In Walt Disney’s Pocahontas, Pocahontas herself could not understand the lack of concern the settlers had for Mother Nature, to which the native Indians are spiritually connected. And this is shown in this song she sings to the captain of the English settlers: Pocahontas: You think I’m just an ignorant savage And you’ve been so many places; I guess it must be so But still I cannot see, if the savage one is me How can there be so much that you don’t know? You don’t know… You think you own whatever land you land on The earth is just a dead thing you can claim But I know every rock and tree and creature

Has a life, has a spirit, has a name. You think the only people who are people Are the people who look and think like you But if you walk the footsteps of a stranger You’ll learn things you never knew you never knew. In this song, as a member of the host-culture, Pocahontas explains her view of the English settlers. The observer must try to locate the reasons why people with different cultures do what they do, and not judge according to first appearances. Looking at other cultures from a distance and not trying to integrate one’s self into the host culture, leads to misunderstandings of certain behaviours.

In this sequence from The Mission, we see how Father Gabriel, a missionary who has been assimilated into the Guarani’s way of life, defends their culture, as he knows the truth about the Guarani’s behaviour: Father Gabriel: [The Guarani] are naturally spiritual. Spanish Judge: Spiritual? They kill their own young! Father Gabriel: That is true. May I answer that? Every man and woman is allowed one child. If a third is born, it is immediately killed. But this is not some animal rite. It’s a necessity for survival. They can only run with one child apiece. And what do they run from?

They run from us. That is they run from slavery. This sequence demonstrates that to an out-group member, some behaviour might be seen as being “animalistic” – thus inferior to the Spanish settlers who failed to notice that this behaviour is attributed to their intrusion in the natives’ lives. Thus ethnocentrism hinders our understanding of other cultures and at the same time keeps us from understanding our own. Anna and the King develops on the portrayal of two different cultures as equals, through Anna, an Englishwoman, and the King of Siam, King Mongkut.

However in the beginning of the film, when Anna arrived in Bangkok for the first time in 1860, she still had to discover equalities between her culture and the host-culture.
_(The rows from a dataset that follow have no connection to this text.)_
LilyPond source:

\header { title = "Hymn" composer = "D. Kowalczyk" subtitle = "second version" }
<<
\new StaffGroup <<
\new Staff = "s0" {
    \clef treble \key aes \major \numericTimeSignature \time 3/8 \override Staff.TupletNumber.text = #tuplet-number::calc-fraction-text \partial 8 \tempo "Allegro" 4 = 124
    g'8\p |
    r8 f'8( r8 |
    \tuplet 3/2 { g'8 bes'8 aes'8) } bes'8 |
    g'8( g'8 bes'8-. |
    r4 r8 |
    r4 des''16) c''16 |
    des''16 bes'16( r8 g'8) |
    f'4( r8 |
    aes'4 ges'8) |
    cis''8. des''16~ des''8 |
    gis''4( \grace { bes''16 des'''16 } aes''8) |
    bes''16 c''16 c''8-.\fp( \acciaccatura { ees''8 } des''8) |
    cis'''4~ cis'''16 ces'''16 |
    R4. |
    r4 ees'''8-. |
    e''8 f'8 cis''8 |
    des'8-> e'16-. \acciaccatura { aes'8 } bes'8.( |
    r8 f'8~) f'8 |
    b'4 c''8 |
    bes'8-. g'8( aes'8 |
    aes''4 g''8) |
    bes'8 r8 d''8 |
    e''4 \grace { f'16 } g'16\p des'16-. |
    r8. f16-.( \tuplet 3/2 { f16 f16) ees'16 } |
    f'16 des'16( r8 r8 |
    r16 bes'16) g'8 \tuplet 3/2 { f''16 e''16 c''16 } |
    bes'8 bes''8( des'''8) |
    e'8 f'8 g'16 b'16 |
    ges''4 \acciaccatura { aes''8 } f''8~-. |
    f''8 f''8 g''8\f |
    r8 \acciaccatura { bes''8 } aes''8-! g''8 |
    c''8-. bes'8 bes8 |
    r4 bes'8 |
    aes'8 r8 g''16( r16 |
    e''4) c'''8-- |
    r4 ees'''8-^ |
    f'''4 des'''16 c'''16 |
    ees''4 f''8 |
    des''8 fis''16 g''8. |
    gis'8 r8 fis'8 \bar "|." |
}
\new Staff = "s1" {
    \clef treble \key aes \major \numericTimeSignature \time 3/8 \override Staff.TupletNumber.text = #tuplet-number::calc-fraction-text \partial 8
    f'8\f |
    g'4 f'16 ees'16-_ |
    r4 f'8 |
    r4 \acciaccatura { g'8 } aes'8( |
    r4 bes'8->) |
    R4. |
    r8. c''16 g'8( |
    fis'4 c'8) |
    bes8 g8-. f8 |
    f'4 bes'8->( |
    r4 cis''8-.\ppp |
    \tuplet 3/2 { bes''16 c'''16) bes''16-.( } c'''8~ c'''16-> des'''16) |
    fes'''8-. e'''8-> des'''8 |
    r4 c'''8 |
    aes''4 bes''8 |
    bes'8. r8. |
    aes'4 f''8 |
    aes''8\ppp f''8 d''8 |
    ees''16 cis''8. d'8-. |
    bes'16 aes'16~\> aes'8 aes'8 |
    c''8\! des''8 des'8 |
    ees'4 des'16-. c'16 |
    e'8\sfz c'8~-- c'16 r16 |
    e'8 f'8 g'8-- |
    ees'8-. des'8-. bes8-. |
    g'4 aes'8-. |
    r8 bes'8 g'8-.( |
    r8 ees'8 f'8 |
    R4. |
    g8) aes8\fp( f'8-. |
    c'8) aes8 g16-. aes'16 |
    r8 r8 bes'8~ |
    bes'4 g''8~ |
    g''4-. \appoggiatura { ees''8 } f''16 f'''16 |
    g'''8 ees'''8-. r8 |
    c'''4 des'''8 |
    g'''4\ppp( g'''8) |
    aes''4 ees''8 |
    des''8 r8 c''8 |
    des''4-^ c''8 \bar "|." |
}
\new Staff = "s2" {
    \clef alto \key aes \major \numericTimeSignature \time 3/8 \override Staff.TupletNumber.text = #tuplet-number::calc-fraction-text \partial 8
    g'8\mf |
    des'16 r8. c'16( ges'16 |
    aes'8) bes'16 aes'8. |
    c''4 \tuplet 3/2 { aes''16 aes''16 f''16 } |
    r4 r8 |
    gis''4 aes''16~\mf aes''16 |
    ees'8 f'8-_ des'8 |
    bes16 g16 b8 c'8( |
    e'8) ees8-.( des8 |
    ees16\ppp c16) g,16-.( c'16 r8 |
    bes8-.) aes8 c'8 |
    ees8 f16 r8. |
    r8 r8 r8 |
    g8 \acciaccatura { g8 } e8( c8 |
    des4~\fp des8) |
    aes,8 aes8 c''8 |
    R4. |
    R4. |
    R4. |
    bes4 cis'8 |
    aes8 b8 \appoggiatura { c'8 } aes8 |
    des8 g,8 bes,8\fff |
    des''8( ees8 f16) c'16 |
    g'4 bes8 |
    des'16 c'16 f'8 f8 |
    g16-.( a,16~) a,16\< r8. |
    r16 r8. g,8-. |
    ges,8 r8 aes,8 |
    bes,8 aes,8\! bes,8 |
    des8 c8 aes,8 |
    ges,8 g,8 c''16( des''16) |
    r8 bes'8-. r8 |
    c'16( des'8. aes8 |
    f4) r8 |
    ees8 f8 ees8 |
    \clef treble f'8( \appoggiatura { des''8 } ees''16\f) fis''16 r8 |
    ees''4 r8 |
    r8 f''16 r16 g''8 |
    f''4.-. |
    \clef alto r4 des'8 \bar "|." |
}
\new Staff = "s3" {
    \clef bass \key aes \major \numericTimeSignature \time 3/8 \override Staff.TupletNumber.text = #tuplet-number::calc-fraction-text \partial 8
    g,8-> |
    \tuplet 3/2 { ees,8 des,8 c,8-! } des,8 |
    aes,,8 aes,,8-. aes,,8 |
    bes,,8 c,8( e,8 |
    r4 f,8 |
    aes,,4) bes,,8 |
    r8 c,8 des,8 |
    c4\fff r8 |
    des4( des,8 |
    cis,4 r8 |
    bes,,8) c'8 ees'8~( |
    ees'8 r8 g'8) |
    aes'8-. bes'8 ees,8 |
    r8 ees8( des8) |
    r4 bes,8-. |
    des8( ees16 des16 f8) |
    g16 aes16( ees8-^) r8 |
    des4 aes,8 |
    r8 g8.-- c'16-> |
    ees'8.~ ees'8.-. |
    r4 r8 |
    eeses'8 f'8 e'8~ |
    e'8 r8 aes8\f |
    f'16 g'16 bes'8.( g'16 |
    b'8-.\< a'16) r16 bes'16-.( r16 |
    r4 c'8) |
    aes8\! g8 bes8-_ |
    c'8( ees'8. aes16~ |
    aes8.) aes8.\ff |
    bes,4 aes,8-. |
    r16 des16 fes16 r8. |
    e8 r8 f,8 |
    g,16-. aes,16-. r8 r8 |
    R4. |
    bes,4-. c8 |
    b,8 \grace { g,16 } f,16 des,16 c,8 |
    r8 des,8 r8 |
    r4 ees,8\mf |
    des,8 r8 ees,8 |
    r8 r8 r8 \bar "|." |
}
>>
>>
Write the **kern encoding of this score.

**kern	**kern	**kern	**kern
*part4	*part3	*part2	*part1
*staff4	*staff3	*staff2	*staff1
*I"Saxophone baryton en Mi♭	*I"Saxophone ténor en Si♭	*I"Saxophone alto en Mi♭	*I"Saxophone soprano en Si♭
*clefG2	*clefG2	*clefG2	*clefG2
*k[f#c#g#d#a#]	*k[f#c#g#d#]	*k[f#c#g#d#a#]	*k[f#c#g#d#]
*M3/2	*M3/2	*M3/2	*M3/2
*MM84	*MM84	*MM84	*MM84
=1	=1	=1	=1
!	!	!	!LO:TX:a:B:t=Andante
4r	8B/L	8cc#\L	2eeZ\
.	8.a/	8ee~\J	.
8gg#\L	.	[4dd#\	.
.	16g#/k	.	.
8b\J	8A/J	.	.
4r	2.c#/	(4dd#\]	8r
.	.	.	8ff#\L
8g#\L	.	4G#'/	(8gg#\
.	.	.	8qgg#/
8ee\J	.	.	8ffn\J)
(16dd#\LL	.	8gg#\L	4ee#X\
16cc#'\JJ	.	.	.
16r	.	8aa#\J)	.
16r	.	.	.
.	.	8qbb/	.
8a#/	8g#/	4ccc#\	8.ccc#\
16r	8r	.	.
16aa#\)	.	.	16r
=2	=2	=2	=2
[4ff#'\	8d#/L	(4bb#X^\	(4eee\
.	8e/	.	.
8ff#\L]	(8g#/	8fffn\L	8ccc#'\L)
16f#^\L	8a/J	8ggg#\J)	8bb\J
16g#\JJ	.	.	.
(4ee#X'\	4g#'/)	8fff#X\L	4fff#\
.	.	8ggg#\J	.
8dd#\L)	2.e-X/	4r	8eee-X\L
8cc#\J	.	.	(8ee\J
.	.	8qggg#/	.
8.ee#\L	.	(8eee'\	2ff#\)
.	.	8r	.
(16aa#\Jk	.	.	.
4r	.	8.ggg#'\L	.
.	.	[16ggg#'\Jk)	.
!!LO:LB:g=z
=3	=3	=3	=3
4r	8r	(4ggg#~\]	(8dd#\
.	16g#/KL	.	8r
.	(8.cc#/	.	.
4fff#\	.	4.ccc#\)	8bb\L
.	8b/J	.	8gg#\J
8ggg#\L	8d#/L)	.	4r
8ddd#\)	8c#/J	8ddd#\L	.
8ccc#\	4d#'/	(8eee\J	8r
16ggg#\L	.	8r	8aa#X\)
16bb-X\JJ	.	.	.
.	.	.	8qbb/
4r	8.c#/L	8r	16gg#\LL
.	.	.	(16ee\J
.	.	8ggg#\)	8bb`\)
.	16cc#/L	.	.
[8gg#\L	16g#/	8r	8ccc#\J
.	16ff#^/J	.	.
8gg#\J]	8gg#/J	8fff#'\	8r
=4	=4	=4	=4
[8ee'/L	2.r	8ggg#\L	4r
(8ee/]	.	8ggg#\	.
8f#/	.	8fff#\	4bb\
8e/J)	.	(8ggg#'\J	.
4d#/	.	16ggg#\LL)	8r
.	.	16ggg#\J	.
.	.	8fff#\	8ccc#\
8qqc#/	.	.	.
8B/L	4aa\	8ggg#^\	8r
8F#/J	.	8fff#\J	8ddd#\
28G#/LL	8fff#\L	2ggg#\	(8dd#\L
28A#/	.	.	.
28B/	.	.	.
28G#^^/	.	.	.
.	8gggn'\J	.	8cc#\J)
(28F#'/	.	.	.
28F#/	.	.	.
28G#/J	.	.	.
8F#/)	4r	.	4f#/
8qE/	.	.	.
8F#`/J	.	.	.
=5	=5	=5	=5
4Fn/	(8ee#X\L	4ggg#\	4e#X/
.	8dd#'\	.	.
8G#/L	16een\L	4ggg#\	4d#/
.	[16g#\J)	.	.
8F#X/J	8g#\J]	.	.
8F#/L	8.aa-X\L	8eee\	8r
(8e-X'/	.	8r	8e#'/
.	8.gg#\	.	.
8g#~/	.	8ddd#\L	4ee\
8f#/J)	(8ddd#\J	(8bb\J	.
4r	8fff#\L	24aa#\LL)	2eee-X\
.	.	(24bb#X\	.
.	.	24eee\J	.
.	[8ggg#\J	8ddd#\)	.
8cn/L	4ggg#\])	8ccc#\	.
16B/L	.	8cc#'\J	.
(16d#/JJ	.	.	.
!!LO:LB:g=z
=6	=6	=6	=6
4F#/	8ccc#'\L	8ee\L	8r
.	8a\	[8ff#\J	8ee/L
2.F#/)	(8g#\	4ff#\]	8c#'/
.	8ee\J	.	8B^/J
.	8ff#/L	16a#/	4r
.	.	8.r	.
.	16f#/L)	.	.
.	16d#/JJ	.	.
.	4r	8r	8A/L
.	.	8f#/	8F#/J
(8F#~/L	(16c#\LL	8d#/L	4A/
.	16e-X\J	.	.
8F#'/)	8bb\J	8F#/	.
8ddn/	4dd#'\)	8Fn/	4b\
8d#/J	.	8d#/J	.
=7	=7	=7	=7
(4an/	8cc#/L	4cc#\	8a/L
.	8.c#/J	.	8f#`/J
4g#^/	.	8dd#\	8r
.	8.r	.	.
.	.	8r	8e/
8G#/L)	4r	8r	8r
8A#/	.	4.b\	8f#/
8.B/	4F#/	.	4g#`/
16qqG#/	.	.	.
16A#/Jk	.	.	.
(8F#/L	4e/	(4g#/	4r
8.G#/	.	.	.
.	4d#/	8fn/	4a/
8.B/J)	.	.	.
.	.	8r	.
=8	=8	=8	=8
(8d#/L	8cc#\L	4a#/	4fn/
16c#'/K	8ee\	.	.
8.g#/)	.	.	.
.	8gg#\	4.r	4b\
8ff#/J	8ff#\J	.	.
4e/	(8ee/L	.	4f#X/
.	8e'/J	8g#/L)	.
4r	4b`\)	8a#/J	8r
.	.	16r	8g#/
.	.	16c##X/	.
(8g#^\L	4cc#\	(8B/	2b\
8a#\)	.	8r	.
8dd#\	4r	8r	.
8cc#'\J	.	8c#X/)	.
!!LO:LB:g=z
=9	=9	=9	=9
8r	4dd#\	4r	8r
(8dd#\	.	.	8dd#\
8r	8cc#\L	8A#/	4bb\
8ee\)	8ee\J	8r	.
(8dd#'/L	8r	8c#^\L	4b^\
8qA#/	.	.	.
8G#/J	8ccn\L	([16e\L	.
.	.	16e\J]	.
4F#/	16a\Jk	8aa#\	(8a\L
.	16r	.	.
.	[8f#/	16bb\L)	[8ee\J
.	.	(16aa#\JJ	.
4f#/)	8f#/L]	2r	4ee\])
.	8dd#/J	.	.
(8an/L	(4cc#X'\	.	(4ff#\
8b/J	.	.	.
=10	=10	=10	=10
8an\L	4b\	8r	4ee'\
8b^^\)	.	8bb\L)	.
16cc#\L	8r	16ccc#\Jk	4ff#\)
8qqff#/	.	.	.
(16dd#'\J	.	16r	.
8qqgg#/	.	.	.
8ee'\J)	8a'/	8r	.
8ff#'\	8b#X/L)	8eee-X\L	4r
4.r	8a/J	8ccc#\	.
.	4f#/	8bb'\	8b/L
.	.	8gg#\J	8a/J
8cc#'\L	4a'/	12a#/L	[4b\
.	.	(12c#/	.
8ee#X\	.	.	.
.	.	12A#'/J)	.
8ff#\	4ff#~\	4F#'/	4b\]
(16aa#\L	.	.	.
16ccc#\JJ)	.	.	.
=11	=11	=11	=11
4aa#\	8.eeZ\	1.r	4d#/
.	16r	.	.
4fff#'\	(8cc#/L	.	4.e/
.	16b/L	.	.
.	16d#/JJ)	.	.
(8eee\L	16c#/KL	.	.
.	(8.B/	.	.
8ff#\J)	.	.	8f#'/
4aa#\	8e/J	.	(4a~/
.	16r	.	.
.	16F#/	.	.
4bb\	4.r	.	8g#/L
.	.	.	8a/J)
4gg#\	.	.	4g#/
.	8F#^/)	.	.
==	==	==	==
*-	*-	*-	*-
As she stumbles her way through the foreign and “frightening” marketplace near the docks, she further confirmed her belief that “the ways of England are the ways of the world”. She looked at the local people in the same way they looked at her – a foreigner who is culturally different. During her first days at the palace grounds, and without having even met him, Anna discriminately thought of the King as:

Anna: A monarch [the King] who refuses to keep his word is uncivilised, unenlightened, and frankly, ungrateful. There are no principles at stake here. Definitely she was talking about her first impression of Siam and its people’s way of life and verifying even more her belief in the ‘civilized’ English ways. However, as the film develops, we see how Anna starts changing these early beliefs, as she acquaints herself with the customs of the Siam people and starts to be accepted into the community by the king and his subordinates. When Mr.

Kincaid and Lady Bradley, two respectable English people, uttered nearly her same words regarding the ways of England, she defended the Siam people because her idea of this culture has now changed. Mr. Kincaid: There’s no arguing the superiority of the English. [… ] Anna: Superiority, Mr. Kincaid? I do not recall anyone being given the right to judge whose cultural customs are superior. ~ Lady Bradley: The ways of England are the ways of the world, my dear. Anna: They are the ways of one world, Lady Bradley. One that I am ashamed to call my own.